While it is important that teachers are using Canvas to its full potential, there is no point in doing so if students do not know how to access all of the features that teachers are using. Because of this, it is important to consider the way that students at OSU are introduced to Canvas.

When I came to this school last term, I had never used a learning management system and had never heard of Canvas. Since I placed into higher level classes for my first term, most people in my classes already knew how to use Canvas and the instructors did not bother going over it. In fact, after talking to 13 people in my dorm I discovered that not a single person had been given resources for how to use Canvas and only one had used a LMS in the past. I understand that if every teacher had to go over how to use Canvas at the beginning of every course it would waste a lot of time, so I propose that there be a module in Canvas to walk students through the features that their professors will be using. This module would be assigned to students at the beginning of the year, around the time when they are assigned alcoholEDU and Haven. Students would be able to go through the module and understand how to access assignments, modules, the calendar, and doing group work and peer reviews.

Creating a module to introduce Canvas to first year students would take minimal effort and could be used until Canvas is no longer relevant. In fact, all of the information to help students has been published in an article by Canvas. The article is laid out with clear headers and sections of information with examples. OSU would simply take this information and format it into an interactive module where students would be able to practice using Canvas by following along with the instructions. I know that if I had a navigation module for Canvas when I started my first term it would have saved me lots of time and stress and allowed me to spend more time on the coursework.

What can be done to Help Online Teachers who are Struggling?

Jake Wadleigh

It is only fair that instructors at Oregon State University are given paid training prior to setting up or teaching any online course. In addition, there needs to be brush up training available online for those who may need a refresher. Also, whenever Oregon State University wants to or decides to change their LMS, it’s vital to hear input from the staff and to provide necessary training before and after implementation. If enough students and staff provide feedback, it was help everyone be more successful.

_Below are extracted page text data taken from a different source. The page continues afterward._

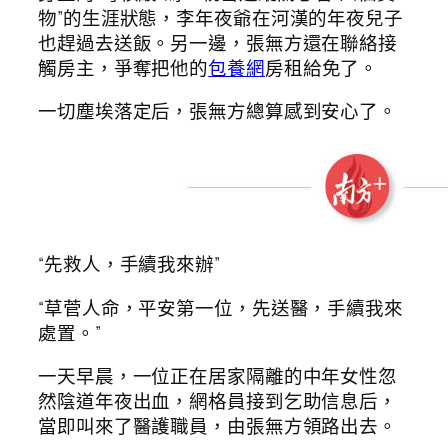
物”的生涯狀態，李年夜爺在河漢的年夜兒子
也趕過去送飯。另一邊，張無方還在聯絡接
觸房主，爭奪把他的
包養網
房租給免了。
一切塵埃落定后，張無方總算感到安心了。
“先救人，手續我來辦”
“草菅人命，平安第一位，先送醫，手續我來
處置。”
一天早晨，一位正在居家隔離的中年女性忽
然陰道年夜出血，網格員接到乞助信息后，
當即叫來了醫護職員，由張無方領路出去。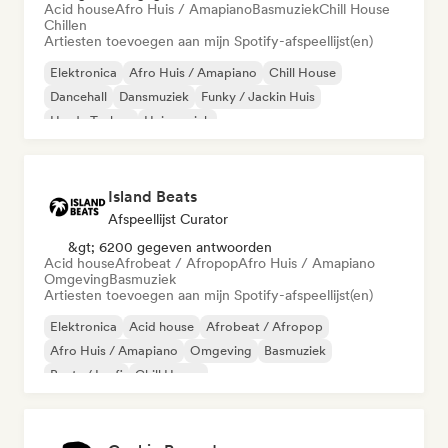
Acid house
Afro Huis / Amapiano
Basmuziek
Chill House
Chillen
Artiesten toevoegen aan mijn Spotify-afspeellijst(en)
Elektronica
Afro Huis / Amapiano
Chill House
Dancehall
Dansmuziek
Funky / Jackin Huis
Harde Techno
Huismuziek
Island Beats
Afspeellijst Curator
&gt; 6200 gegeven antwoorden
Acid house
Afrobeat / Afropop
Afro Huis / Amapiano
Omgeving
Basmuziek
Artiesten toevoegen aan mijn Spotify-afspeellijst(en)
Elektronica
Acid house
Afrobeat / Afropop
Afro Huis / Amapiano
Omgeving
Basmuziek
Beats / Lo-fi
Chill House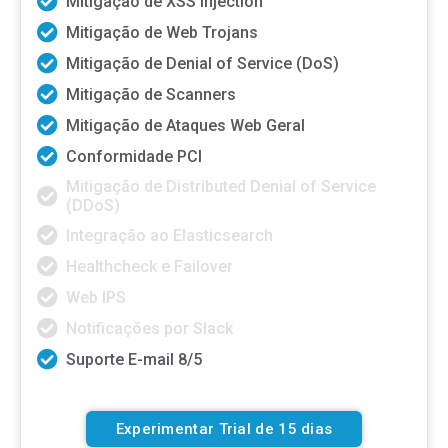
Mitigação de XSS Injection
Mitigação de Web Trojans
Mitigação de Denial of Service (DoS)
Mitigação de Scanners
Mitigação de Ataques Web Geral
Conformidade PCI
Mitigação de Distributed Denial of Service
(DDoS)
Integração ao Elasticsearch
Healthcheck e Failover
Web IPS
Notificações por Slack
Suporte E-mail 8/5
Experimentar Trial de 15 dias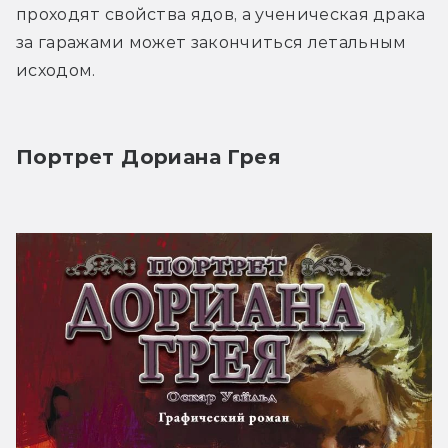
проходят свойства ядов, а ученическая драка 
за гаражами может закончиться летальным 
исходом.
Портрет Дориана Грея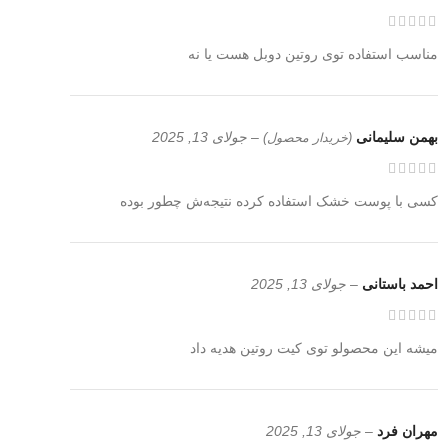
مناسب استفاده توی روتین دوبل هست یا نه
بهمن سلیمانی
–
جولای 13, 2025
(خریدار محصول)
کسی با پوست خشک استفاده کرده نتیجه‌ش چطور بوده
احمد باستانی
–
جولای 13, 2025
میشه این محصولو توی کیت روتین هدیه داد
مهران فرد
–
جولای 13, 2025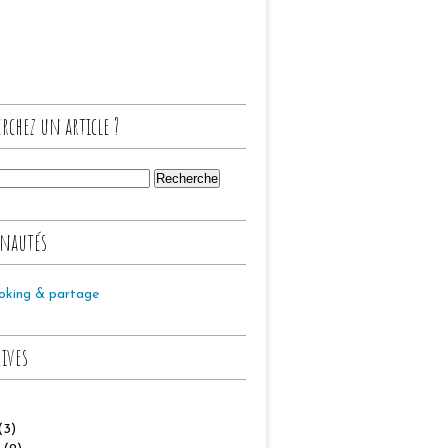
rchez un article ?
nautés
oking & partage
hives
(3)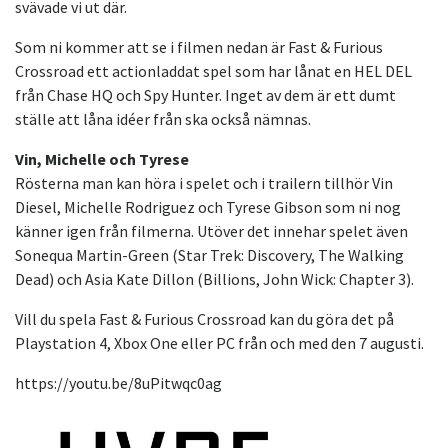
svävade vi ut där.
Som ni kommer att se i filmen nedan är Fast & Furious
Crossroad ett actionladdat spel som har lånat en HEL DEL
från Chase HQ och Spy Hunter. Inget av dem är ett dumt
ställe att låna idéer från ska också nämnas.
Vin, Michelle och Tyrese
Rösterna man kan höra i spelet och i trailern tillhör Vin
Diesel, Michelle Rodriguez och Tyrese Gibson som ni nog
känner igen från filmerna. Utöver det innehar spelet även
Sonequa Martin-Green (Star Trek: Discovery, The Walking
Dead) och Asia Kate Dillon (Billions, John Wick: Chapter 3).
Vill du spela Fast & Furious Crossroad kan du göra det på
Playstation 4, Xbox One eller PC från och med den 7 augusti.
https://youtu.be/8uPitwqc0ag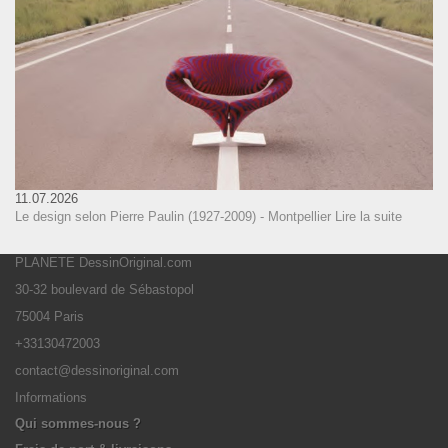
11.07.2026
Le design selon Pierre Paulin (1927-2009) - Montpellier
Lire la suite
PLANETE DessinOriginal.com
30-32 boulevard de Sébastopol
75004 Paris
+33130472003
contact@dessinoriginal.com
Informations
Qui sommes-nous ?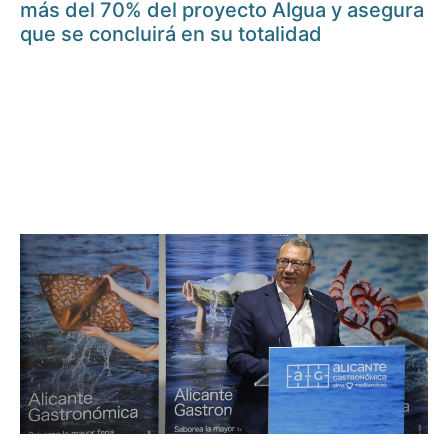
más del 70% del proyecto AIgua y asegura
que se concluirá en su totalidad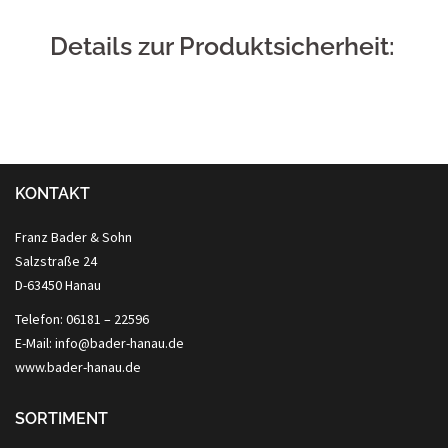
Details zur Produktsicherheit:
KONTAKT
Franz Bader & Sohn
Salzstraße 24
D-63450 Hanau
Telefon: 06181 – 22596
E-Mail: info@bader-hanau.de
www.bader-hanau.de
SORTIMENT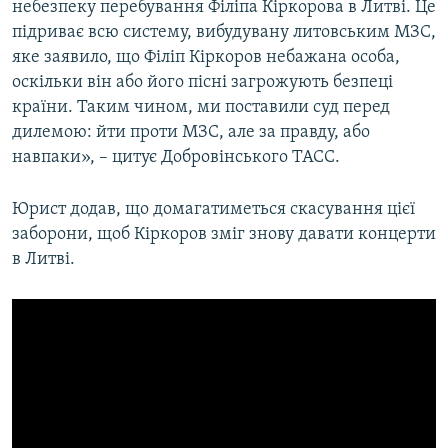
небезпеку перебування Філіпа Кіркорова в Литві. Це
підриває всю систему, вибудувану литовським МЗС,
яке заявило, що Філіп Кіркоров небажана особа,
оскільки він або його пісні загрожують безпеці
країни. Таким чином, ми поставили суд перед
дилемою: йти проти МЗС, але за правду, або
навпаки», – цитує Добровінського ТАСС.
Юрист додав, що домагатиметься скасування цієї
заборони, щоб Кіркоров зміг знову давати концерти
в Литві.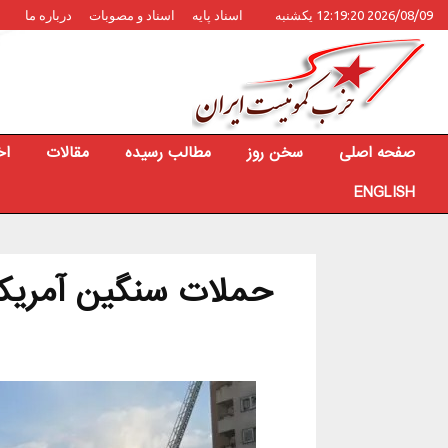
2026/08/09 12:19:20 یکشنبه
اسناد پایه
اسناد و مصوبات
درباره ما
صفحه اصلی
سخن روز
مطالب رسیده
مقالات
اخ
ENGLISH
حملات سنگین آمریکا 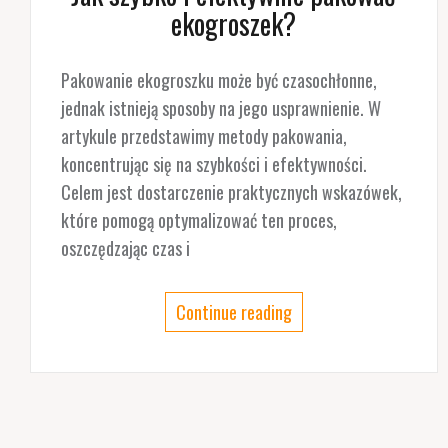
ekogroszek?
Pakowanie ekogroszku może być czasochłonne,
jednak istnieją sposoby na jego usprawnienie. W
artykule przedstawimy metody pakowania,
koncentrując się na szybkości i efektywności.
Celem jest dostarczenie praktycznych wskazówek,
które pomogą optymalizować ten proces,
oszczędzając czas i
Continue reading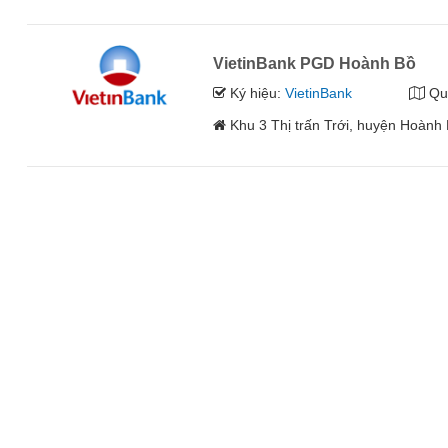
VietinBank PGD Hoành Bồ
Ký hiệu:
VietinBank
Qu
Khu 3 Thị trấn Trới, huyện Hoành 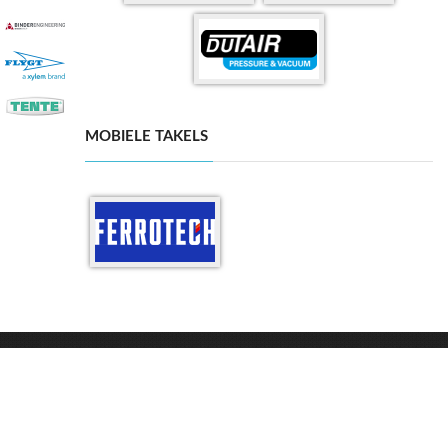
MOBIELE TAKELS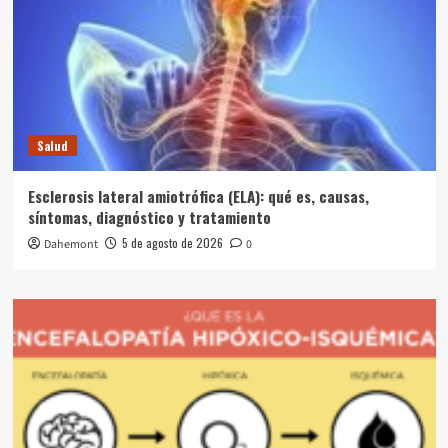
Salud
Esclerosis lateral amiotrófica (ELA): qué es, causas,
síntomas, diagnóstico y tratamiento
5 de agosto de 2026
Dahemont
0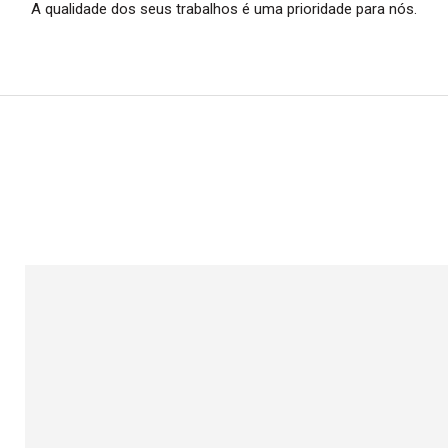
A qualidade dos seus trabalhos é uma prioridade para nós.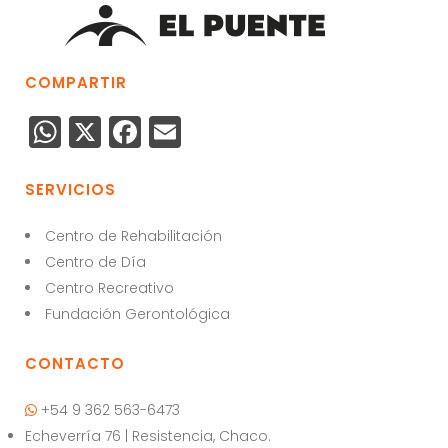
COMPARTIR
W
X
F
E
h
a
m
a
c
ai
SERVICIOS
ts
e
l
Centro de Rehabilitación
A
b
Centro de Día
p
o
Centro Recreativo
p
o
Fundación Gerontológica
k
CONTACTO
+54 9 362 563-6473
Echeverría 76 | Resistencia, Chaco.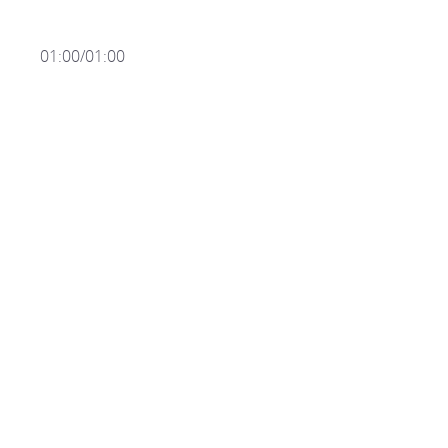
01:00/01:00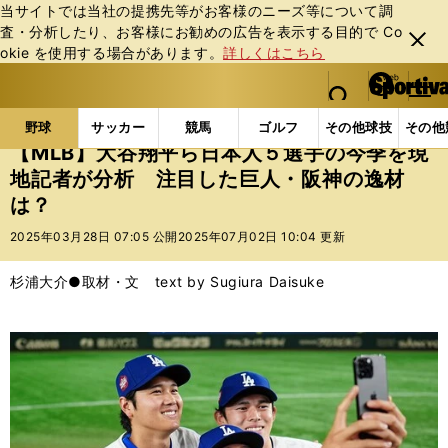
当サイトでは当社の提携先等がお客様のニーズ等について調
査・分析したり、お客様にお勧めの広告を表⽰する⽬的で Co
閉じ
okie を使⽤する場合があります。
詳しくはこちら
る
マイペ
web Sportiva (webスポルティーバ)
検索
メニュ
we
ー
野球の記事一覧
MLB
MLB
【MLB】大谷翔平
b
ジ
野球
サッカー
競馬
ゴルフ
その他球技
その他
ス
【MLB】大谷翔平ら日本人５選手の今季を現
ポ
地記者が分析 注目した巨人・阪神の逸材
ル
は？
テ
ィ
2025年03月28日 07:05 公開
2025年07月02日 10:04 更新
ー
バ
杉浦大介●取材・文 text by Sugiura Daisuke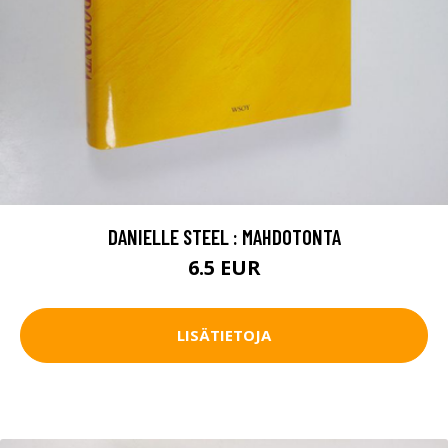
DANIELLE STEEL : MAHDOTONTA
6.5 EUR
LISÄTIETOJA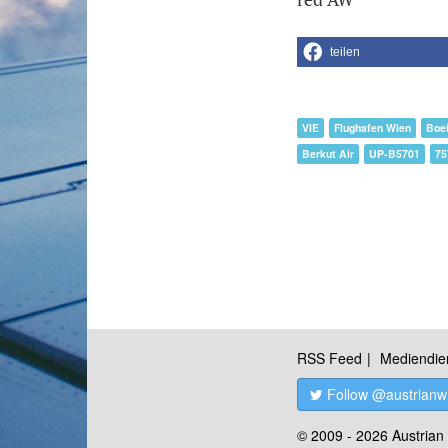
teilen
VIE
Flughafen Wien
Boe
Berkut Air
UP-B5701
75
RSS Feed
Mediendie
Follow @austrianw
© 2009 - 2026 Austrian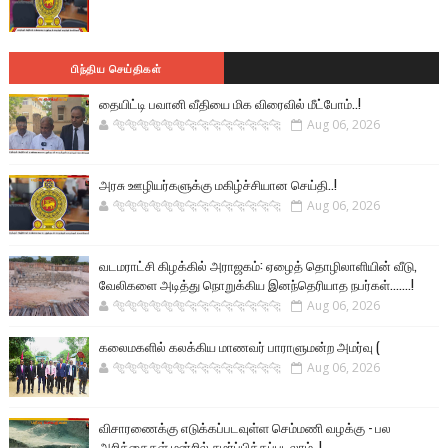
பிந்திய செய்திகள்
தையிட்டி பவானி வீதியை மிக விரைவில் மீட்போம்..!
🐅🐅🐅🐅🐅🐅🐆🐆🐆🐆🐆🐆🐆🐆
Aug 06, 2026
அரசு ஊழியர்களுக்கு மகிழ்ச்சியான செய்தி..!
🐅🐅🐅🐅🐅🐅🐆🐆🐆🐆🐆🐆🐆🐆
Aug 06, 2026
வடமராட்சி கிழக்கில் அராஜகம்: ஏழைத் தொழிலாளியின் வீடு,
வேலிகளை அடித்து நொறுக்கிய இனந்தெரியாத நபர்கள்.......!
🐅🐅🐅🐅🐅🐅🐆🐆🐆🐆🐆🐆🐆🐆
Aug 06, 2026
கலைமகளில் கலக்கிய மாணவர் பாராளுமன்ற அமர்வு (
🐅🐅🐅🐅🐅🐅🐆🐆🐆🐆🐆🐆🐆🐆
Aug 06, 2026
விசாரணைக்கு எடுக்கப்படவுள்ள செம்மணி வழக்கு - பல
அறிக்கைகள் மன்றில் சமர்ப்பிக்கப்படலாம்..!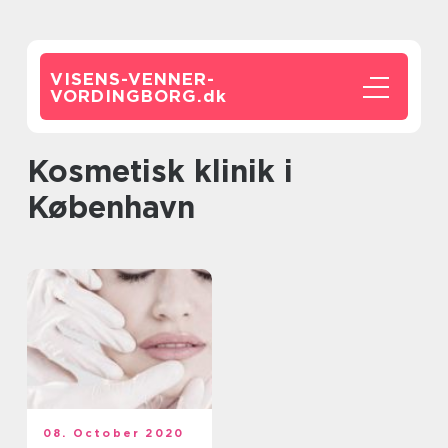
VISENS-VENNER-
VORDINGBORG.
dk
Kosmetisk klinik i
København
08. October 2020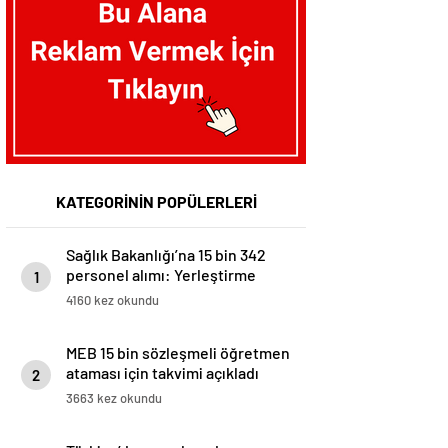
KATEGORİNİN POPÜLERLERİ
Sağlık Bakanlığı’na 15 bin 342
personel alımı: Yerleştirme
1
sonuçları açıklandı
4160 kez okundu
MEB 15 bin sözleşmeli öğretmen
ataması için takvimi açıkladı
2
3663 kez okundu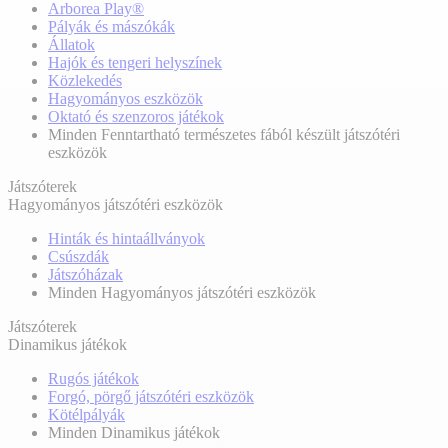
Arborea Play®
Pályák és mászókák
Állatok
Hajók és tengeri helyszínek
Közlekedés
Hagyományos eszközök
Oktató és szenzoros játékok
Minden Fenntartható természetes fából készült játszótéri
eszközök
Játszóterek
Hagyományos játszótéri eszközök
Hinták és hintaállványok
Csúszdák
Játszóházak
Minden Hagyományos játszótéri eszközök
Játszóterek
Dinamikus játékok
Rugós játékok
Forgó, pörgő játszótéri eszközök
Kötélpályák
Minden Dinamikus játékok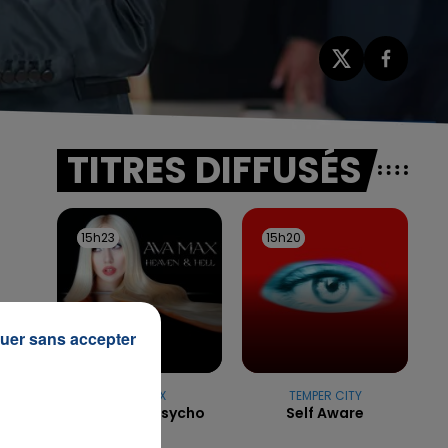
TITRES DIFFUSÉS
15h23
15h23
15h20
15h20
uer sans accepter
AVA MAX
TEMPER CITY
Sweet But Psycho
Self Aware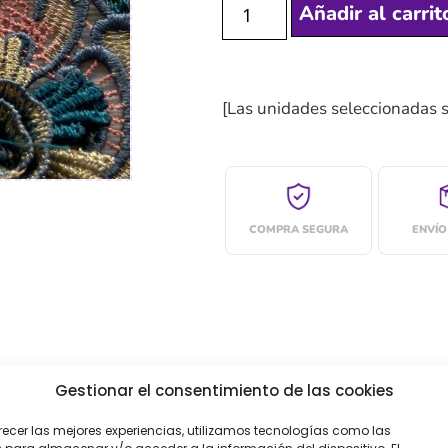
Añadir al carrit
[Las unidades seleccionadas 
COMPRA SEGURA
ENVÍO
Gestionar el consentimiento de las cookies
oraciones (0)
recer las mejores experiencias, utilizamos tecnologías como las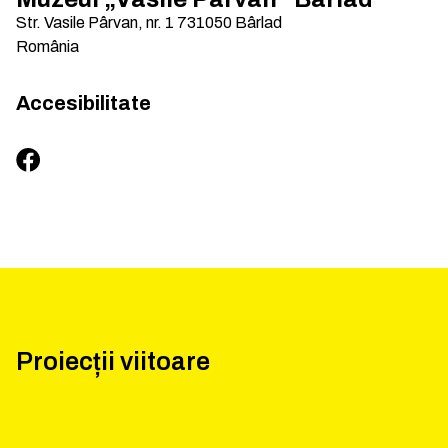
Str. Vasile Pârvan, nr. 1
731050
Bârlad
România
Accesibilitate
Proiecții viitoare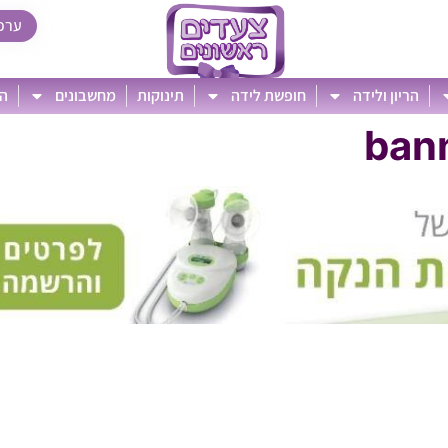
ערכ
הריון ולידה
חופשת לידה
תינוקות
מחשבונים
הט
ban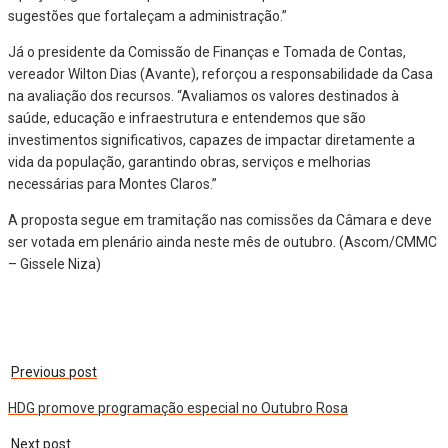
sugestões que fortaleçam a administração.”
Já o presidente da Comissão de Finanças e Tomada de Contas,
vereador Wilton Dias (Avante), reforçou a responsabilidade da Casa
na avaliação dos recursos. “Avaliamos os valores destinados à
saúde, educação e infraestrutura e entendemos que são
investimentos significativos, capazes de impactar diretamente a
vida da população, garantindo obras, serviços e melhorias
necessárias para Montes Claros.”
A proposta segue em tramitação nas comissões da Câmara e deve
ser votada em plenário ainda neste mês de outubro. (Ascom/CMMC
– Gissele Niza)
Previous post
HDG promove programação especial no Outubro Rosa
Next post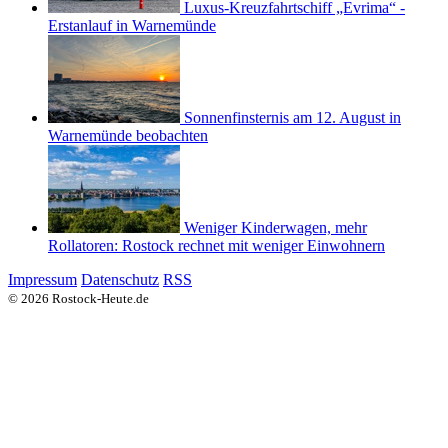
Luxus-Kreuzfahrtschiff „Evrima“ -
Erstanlauf in Warnemünde
Sonnenfinsternis am 12. August in
Warnemünde beobachten
Weniger Kinderwagen, mehr
Rollatoren: Rostock rechnet mit weniger Einwohnern
Impressum
Datenschutz
RSS
© 2026 Rostock-Heute.de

Why is it so important that we set up our online teachers for success? When instructors are educated on and aware of all the resources Canvas offers, students will be able to learn more effectively. More technology will be used and we will be able to take advantage of what is offered. New technology can be intimidating, but with Oregon State University’s support and help, both teachers and students will benefit and be successful. It can be tough and difficult at times to implement and utilize new technology. With that said, it’s vital that all students at Oregon State University provide adequate feedback and ensure our instructors are given the training and resources they deserve.